Hrytsenko Yana, Shea Benjamin, Elgart Michael, Kurniansyah Nuzulul, Lyons Genevieve, Morrison Alanna C, Carson April P, Haring Bernhard, Mitchel Braxton D, Psaty Bruce M, Jaeger Byron C, Gu C Charles, Kooperberg Charles, Levy Daniel, Lloyd-Jones Donald, Choi Eunhee, Brody Jennifer A, Smith Jennifer A, Rotter Jerome I, Moll Matthew, Fornage Myriam, Simon Noah, Castaldi Peter, Casanova Ramon, Chung Ren-Hua, Kaplan Robert, Loos Ruth J F, Kardia Sharon L R, Rich Stephen S, Redline Susan, Kelly Tanika, O'Connor Timothy, Zhao Wei, Kim Wonji, Guo Xiuqing, Der Ida Chen Yii, Sofer Tamar
Department of Medicine, Brigham and Women's Hospital, Boston, MA.
Department of Medicine, Harvard Medical School, Boston, MA.
medRxiv. 2023 Dec 14:2023.12.13.23299909. doi: 10.1101/2023.12.13.23299909.
We construct non-linear machine learning (ML) prediction models for systolic and diastolic blood pressure (SBP, DBP) using demographic and clinical variables and polygenic risk scores (PRSs). We developed a two-model ensemble, consisting of a baseline model, where prediction is based on demographic and clinical variables only, and a genetic model, where we also include PRSs. We evaluate the use of a linear versus a non-linear model at both the baseline and the genetic model levels and assess the improvement in performance when incorporating multiple PRSs. We report the ensemble model's performance as percentage variance explained (PVE) on a held-out test dataset. A non-linear baseline model improved the PVEs from 28.1% to 30.1% (SBP) and 14.3% to 17.4% (DBP) compared with a linear baseline model. Including seven PRSs in the genetic model computed based on the largest available GWAS of SBP/DBP improved the genetic model PVE from 4.8% to 5.1% (SBP) and 4.7% to 5% (DBP) compared to using a single PRS. Adding additional 14 PRSs computed based on two independent GWASs further increased the genetic model PVE to 6.3% (SBP) and 5.7% (DBP). PVE differed across self-reported race/ethnicity groups, with primarily all non-White groups benefitting from the inclusion of additional PRSs.

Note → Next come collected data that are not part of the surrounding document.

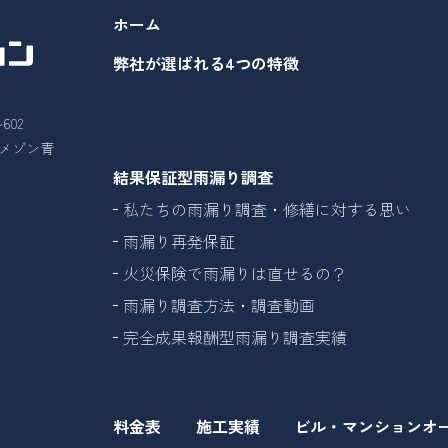
ホーム
弊社が選ばれる4つの特徴
602
26メゾン青
結果保証型雨漏り調査
私たちの雨漏り調査・修繕に対する思い
雨漏り再発保証
火災保険で雨漏りは直せるの？
雨漏り調査方法・調査動画
完全成果報酬型雨漏り調査実績
料金表
施工実績
ビル・マンションオ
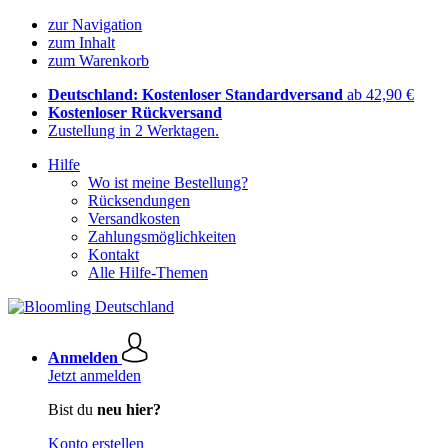
zur Navigation
zum Inhalt
zum Warenkorb
Deutschland: Kostenloser Standardversand
ab 42,90 €
Kostenloser Rückversand
Zustellung in 2 Werktagen.
Hilfe
Wo ist meine Bestellung?
Rücksendungen
Versandkosten
Zahlungsmöglichkeiten
Kontakt
Alle Hilfe-Themen
Anmelden
Jetzt anmelden
Bist du
neu hier?
Konto erstellen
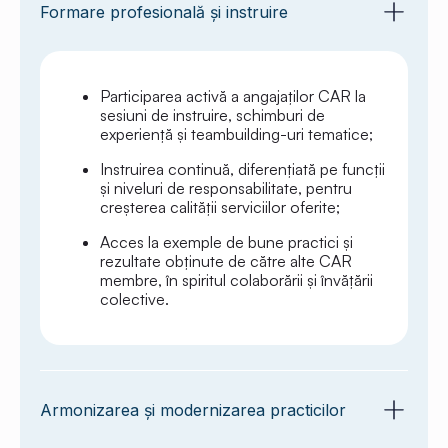
Formare profesională și instruire
Participarea activă a angajaților CAR la
sesiuni de instruire, schimburi de
experiență și teambuilding-uri tematice;
Instruirea continuă, diferențiată pe funcții
și niveluri de responsabilitate, pentru
creșterea calității serviciilor oferite;
Acces la exemple de bune practici și
rezultate obținute de către alte CAR
membre, în spiritul colaborării și învățării
colective.
Armonizarea și modernizarea practicilor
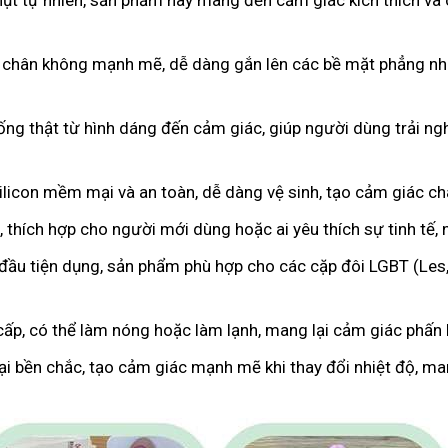
hụt tự nhiên, sản phẩm này mang đến cảm giác kích thích và 
 chân không mạnh mẽ, dễ dàng gắn lên các bề mặt phẳng như
iống thật từ hình dáng đến cảm giác, giúp người dùng trải 
licon mềm mại và an toàn, dễ dàng vệ sinh, tạo cảm giác c
 thích hợp cho người mới dùng hoặc ai yêu thích sự tinh tế,
 đầu tiện dụng, sản phẩm phù hợp cho các cặp đôi LGBT (Les
cấp, có thể làm nóng hoặc làm lạnh, mang lại cảm giác phấn k
oại bền chắc, tạo cảm giác mạnh mẽ khi thay đổi nhiệt độ, m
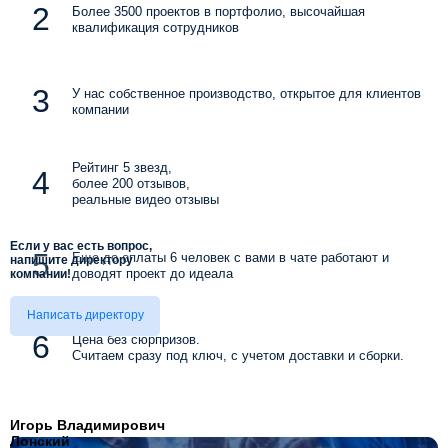
Более 3500 проектов в портфолио, высочайшая
квалификация сотрудников
У нас собственное производство, открытое для клиентов
компании
Рейтинг 5 звезд,
более 200 отзывов,
реальные видео отзывы
Если у вас есть вопрос,
Еще до оплаты 6 человек с вами в чате работают и
напишите директору
доводят проект до идеала
компании!
Написать директору
Цена без сюрпризов.
Считаем сразу под ключ, с учетом доставки и сборки.
Игорь Владимирович
Лонский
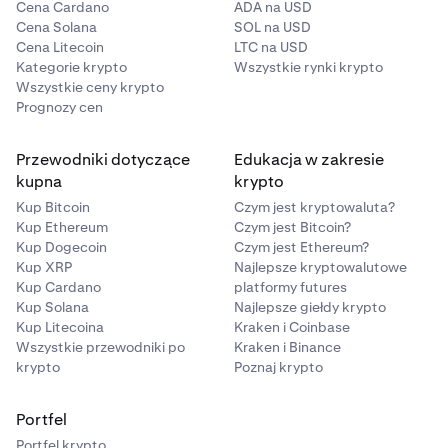
Cena Cardano
ADA na USD
Cena Solana
SOL na USD
Cena Litecoin
LTC na USD
Kategorie krypto
Wszystkie rynki krypto
Wszystkie ceny krypto
Prognozy cen
Przewodniki dotyczące
Edukacja w zakresie
kupna
krypto
Kup Bitcoin
Czym jest kryptowaluta?
Kup Ethereum
Czym jest Bitcoin?
Kup Dogecoin
Czym jest Ethereum?
Kup XRP
Najlepsze kryptowalutowe
Kup Cardano
platformy futures
Kup Solana
Najlepsze giełdy krypto
Kup Litecoina
Kraken i Coinbase
Wszystkie przewodniki po
Kraken i Binance
krypto
Poznaj krypto
Portfel
Portfel krypto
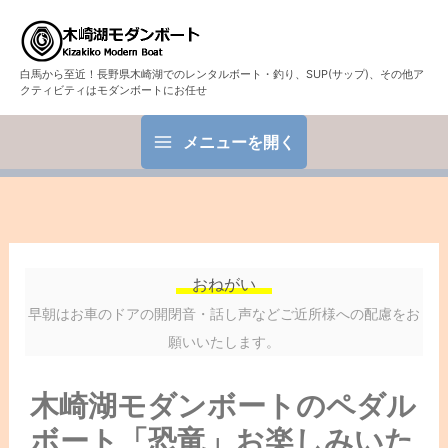
白馬から至近！長野県木崎湖でのレンタルボート・釣り、SUP(サップ)、その他ア
クティビティはモダンボートにお任せ
メニューを開く
おねがい
早朝はお車のドアの開閉音・話し声などご近所様への配慮をお
願いいたします。
木崎湖モダンボートのペダル
ボート「恐竜」お楽しみいた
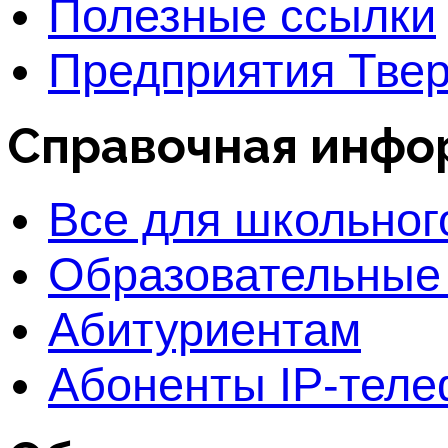
Полезные ссылки
Предприятия Твер
Справочная инфо
Все для школьног
Образовательные
Абитуриентам
Абоненты IP-тел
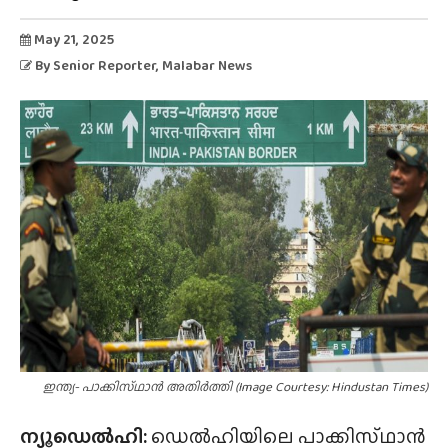
May 21, 2025
By
Senior Reporter
, Malabar News
ഇന്ത്യ- പാക്കിസ്‌ഥാൻ അതിർത്തി (Image Courtesy: Hindustan Times)
ന്യൂഡെൽഹി:
ഡെൽഹിയിലെ പാക്കിസ്‌ഥാൻ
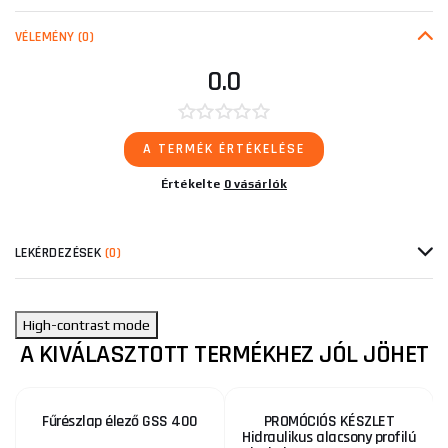
VÉLEMÉNY
(0)
0.0
A TERMÉK ÉRTÉKELÉSE
Értékelte
0 vásárlók
LEKÉRDEZÉSEK
(0)
High-contrast mode
A KIVÁLASZTOTT TERMÉKHEZ JÓL JÖHET
Fűrészlap élező GSS 400
PROMÓCIÓS KÉSZLET
Hidraulikus alacsony profilú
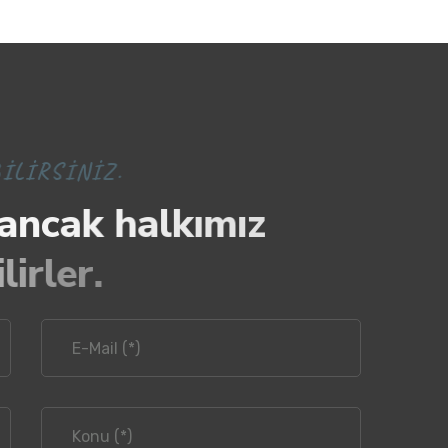
B
I
L
I
R
S
I
N
I
Z
.
a
n
c
a
k
h
a
l
k
ı
m
ı
z
b
i
l
i
r
l
e
r
.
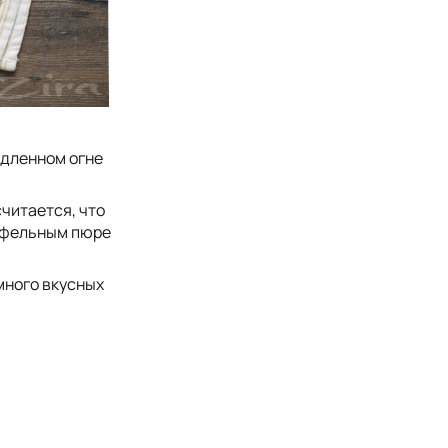
едленном огне
читается, что
тофельным пюре
много вкусных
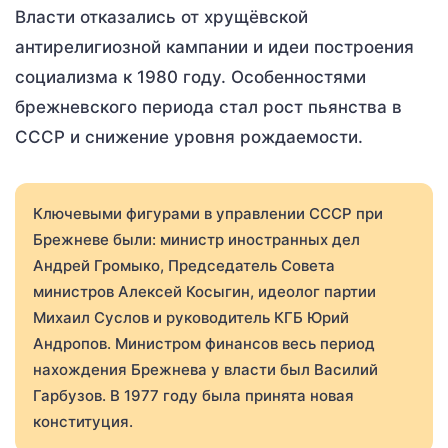
Власти отказались от хрущёвской
антирелигиозной кампании и идеи построения
социализма к 1980 году. Особенностями
брежневского периода стал рост пьянства в
СССР и снижение уровня рождаемости.
Ключевыми фигурами в управлении СССР при
Брежневе были: министр иностранных дел
Андрей Громыко, Председатель Совета
министров Алексей Косыгин, идеолог партии
Михаил Суслов и руководитель КГБ Юрий
Андропов. Министром финансов весь период
нахождения Брежнева у власти был Василий
Гарбузов. В 1977 году была принята новая
конституция.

我们使用人口统计学和临床变量以及多基因风险评分(PRS)构建用于收缩压和舒张压(SBP、DBP)的非线性机器学习(ML)预测模型。我们开发了一个双模型集成,包括一个基线模型(仅基于人口统计学和临床变量进行预测)和一个遗传模型(其中还纳入了PRS)。我们在基线模型和遗传模型层面评估线性模型与非线性模型的使用情况,并评估纳入多个PRS时性能的提升。我们在一个留出的测试数据集上报告集成模型的性能,以解释方差百分比(PVE)表示。与线性基线模型相比,非线性基线模型将SBP的PVE从28.1%提高到30.1%,将DBP的PVE从14.3%提高到17.4%。在基于最大可用的SBP/DBP全基因组关联研究(GWAS)计算的遗传模型中纳入七个PRS,与使用单个PRS相比,将遗传模型的PVE从4.8%提高到5.1%(SBP),从4.7%提高到5%(DBP)。基于两个独立的GWAS计算添加另外14个PRS,进一步将遗传模型的PVE提高到6.3%(SBP)和5.7%(DBP)。PVE在自我报告的种族/族裔群体中存在差异,主要是所有非白人组从纳入额外的PRS中受益。